■ ASSIGNED TASK ■
Where does the word "zorgverleners" show up in the records? Copy every line that holds it.

*** EXCERPTED RECORDS ***

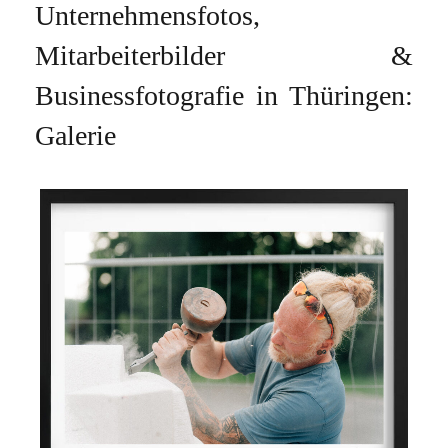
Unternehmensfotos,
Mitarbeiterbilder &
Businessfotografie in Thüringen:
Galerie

***
*** EXCERPTED RECORDS ***

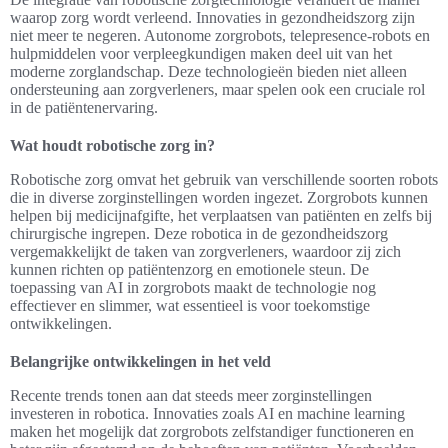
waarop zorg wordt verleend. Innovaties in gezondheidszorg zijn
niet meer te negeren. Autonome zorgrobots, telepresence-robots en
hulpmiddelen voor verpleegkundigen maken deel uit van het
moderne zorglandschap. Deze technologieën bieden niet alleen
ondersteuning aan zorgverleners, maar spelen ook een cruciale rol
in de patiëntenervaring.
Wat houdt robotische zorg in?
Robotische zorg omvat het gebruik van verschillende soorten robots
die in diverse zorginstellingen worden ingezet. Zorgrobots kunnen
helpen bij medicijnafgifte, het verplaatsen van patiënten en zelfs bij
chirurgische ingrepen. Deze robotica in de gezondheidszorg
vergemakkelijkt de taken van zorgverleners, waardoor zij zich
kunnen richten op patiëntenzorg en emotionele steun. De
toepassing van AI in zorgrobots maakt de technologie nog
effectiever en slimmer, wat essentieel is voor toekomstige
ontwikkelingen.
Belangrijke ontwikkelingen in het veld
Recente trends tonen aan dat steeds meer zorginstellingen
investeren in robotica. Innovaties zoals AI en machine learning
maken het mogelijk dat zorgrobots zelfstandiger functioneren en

***

■ ANSWER BELOW ■
ondersteuning aan zorgverleners, maar spelen ook een cruciale rol
vergemakkelijkt de taken van zorgverleners, waardoor zij zich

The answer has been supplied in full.